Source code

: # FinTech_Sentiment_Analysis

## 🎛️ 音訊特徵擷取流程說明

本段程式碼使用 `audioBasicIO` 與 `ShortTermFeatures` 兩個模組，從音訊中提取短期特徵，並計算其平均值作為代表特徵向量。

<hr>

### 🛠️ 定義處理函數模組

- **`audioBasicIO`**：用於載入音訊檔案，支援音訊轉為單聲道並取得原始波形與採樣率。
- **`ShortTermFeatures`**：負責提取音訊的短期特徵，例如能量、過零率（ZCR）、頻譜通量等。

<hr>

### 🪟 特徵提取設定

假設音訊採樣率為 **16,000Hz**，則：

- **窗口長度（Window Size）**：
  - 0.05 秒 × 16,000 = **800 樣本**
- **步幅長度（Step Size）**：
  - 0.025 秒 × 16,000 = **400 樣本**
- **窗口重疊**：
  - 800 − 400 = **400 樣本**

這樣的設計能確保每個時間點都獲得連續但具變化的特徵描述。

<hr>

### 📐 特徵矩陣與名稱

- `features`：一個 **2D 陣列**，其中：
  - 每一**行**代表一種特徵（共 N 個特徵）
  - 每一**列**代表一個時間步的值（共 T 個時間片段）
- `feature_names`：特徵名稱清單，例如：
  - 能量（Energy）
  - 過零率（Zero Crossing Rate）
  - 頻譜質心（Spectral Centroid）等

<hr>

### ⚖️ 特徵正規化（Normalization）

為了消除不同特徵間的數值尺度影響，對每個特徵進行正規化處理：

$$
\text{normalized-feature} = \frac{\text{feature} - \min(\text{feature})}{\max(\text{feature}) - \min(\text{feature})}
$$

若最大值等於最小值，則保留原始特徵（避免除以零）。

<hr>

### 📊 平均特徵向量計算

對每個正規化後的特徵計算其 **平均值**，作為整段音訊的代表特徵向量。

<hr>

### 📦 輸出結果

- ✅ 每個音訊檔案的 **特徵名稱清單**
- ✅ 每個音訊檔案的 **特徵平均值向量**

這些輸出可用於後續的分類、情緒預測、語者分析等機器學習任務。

--

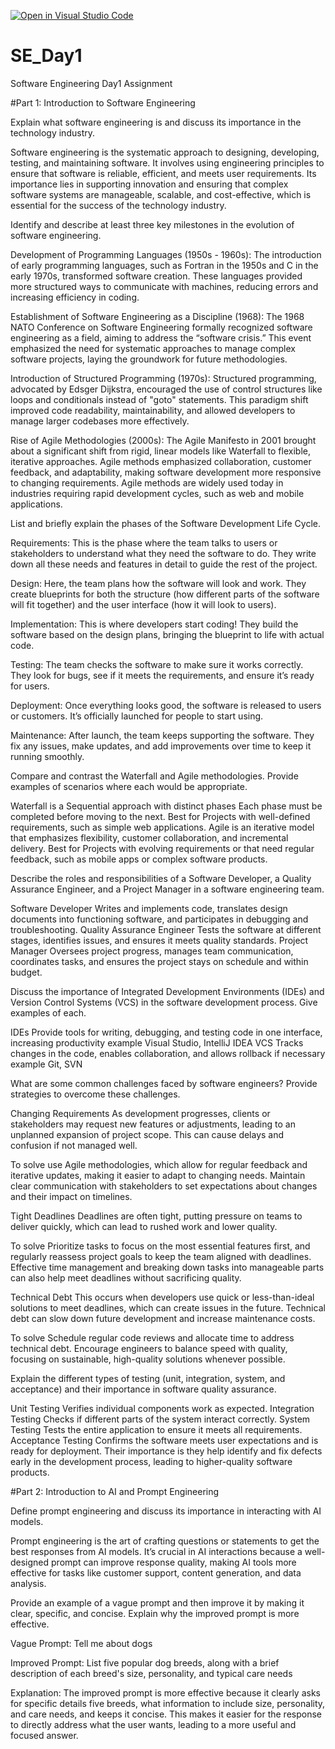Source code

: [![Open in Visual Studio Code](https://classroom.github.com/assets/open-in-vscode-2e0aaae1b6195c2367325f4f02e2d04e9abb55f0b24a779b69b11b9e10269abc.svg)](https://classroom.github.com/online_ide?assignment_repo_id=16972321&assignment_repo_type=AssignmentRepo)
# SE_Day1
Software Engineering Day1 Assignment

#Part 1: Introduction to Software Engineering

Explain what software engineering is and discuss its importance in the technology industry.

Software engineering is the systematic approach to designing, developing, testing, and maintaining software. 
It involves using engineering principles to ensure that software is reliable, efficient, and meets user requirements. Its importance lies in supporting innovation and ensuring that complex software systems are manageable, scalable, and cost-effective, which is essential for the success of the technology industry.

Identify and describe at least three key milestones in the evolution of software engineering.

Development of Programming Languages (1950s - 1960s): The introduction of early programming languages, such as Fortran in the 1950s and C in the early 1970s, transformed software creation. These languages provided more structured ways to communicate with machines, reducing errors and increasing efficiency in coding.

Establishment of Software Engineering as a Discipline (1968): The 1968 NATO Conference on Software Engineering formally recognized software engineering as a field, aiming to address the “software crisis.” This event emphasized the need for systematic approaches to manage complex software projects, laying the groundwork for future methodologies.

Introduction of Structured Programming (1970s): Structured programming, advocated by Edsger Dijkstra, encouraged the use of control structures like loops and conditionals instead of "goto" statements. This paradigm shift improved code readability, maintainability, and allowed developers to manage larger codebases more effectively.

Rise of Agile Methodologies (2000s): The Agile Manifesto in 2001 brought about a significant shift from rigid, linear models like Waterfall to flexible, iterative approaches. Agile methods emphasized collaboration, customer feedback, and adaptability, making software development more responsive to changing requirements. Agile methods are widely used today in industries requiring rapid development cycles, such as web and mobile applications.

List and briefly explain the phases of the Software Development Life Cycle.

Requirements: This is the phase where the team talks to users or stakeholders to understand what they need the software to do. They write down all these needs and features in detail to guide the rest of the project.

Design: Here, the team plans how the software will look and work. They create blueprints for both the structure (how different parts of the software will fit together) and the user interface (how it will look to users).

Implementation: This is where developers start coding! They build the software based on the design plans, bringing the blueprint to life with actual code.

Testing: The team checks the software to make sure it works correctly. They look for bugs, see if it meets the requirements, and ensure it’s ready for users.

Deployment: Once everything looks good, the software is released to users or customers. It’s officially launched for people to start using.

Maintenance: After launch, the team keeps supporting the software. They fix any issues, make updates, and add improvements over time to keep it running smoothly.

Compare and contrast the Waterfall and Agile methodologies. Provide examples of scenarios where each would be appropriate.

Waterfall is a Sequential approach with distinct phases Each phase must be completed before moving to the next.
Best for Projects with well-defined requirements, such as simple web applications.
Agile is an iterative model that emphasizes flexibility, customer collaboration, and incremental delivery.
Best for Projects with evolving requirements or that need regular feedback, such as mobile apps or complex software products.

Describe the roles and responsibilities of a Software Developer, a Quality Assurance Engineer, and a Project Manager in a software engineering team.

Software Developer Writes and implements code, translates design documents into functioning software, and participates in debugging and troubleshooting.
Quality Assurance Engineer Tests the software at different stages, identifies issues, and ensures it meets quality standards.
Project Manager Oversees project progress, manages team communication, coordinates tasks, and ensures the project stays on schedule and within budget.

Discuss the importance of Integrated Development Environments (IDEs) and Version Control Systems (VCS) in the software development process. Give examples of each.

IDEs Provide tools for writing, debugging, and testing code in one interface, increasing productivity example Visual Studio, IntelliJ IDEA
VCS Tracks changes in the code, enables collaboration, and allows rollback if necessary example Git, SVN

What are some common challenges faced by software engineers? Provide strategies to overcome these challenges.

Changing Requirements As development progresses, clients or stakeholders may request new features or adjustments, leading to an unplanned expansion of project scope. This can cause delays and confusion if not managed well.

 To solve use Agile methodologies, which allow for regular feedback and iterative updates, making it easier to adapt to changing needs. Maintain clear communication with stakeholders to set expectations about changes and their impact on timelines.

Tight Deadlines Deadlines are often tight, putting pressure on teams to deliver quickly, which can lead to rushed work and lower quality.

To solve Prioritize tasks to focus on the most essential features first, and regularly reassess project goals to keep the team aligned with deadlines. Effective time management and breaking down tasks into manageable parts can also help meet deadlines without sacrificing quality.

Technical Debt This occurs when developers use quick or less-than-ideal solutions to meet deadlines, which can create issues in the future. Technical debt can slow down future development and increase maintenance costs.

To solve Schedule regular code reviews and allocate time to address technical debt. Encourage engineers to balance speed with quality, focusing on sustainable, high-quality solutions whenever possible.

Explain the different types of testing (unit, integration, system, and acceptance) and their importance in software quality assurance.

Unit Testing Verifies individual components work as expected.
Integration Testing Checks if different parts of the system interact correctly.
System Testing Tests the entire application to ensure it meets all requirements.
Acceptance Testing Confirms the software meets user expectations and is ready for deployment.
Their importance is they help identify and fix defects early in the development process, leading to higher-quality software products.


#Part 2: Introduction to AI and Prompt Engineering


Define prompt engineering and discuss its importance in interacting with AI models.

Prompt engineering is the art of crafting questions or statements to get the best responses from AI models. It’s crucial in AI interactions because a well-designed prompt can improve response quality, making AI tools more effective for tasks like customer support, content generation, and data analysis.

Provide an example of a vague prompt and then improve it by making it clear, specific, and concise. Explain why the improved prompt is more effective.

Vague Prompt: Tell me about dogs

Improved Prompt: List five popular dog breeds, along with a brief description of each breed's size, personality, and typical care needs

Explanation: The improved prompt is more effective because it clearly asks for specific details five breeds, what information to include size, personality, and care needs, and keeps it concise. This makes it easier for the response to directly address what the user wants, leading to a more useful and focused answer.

Problem statement:
Retype only the stretch of lines above starting at the one with "VCS Tracks changes" and stopping at the one with "What are some", exactly as written, with both kept.

Solution for this task:
VCS Tracks changes in the code, enables collaboration, and allows rollback if necessary example Git, SVN

What are some common challenges faced by software engineers? Provide strategies to overcome these challenges.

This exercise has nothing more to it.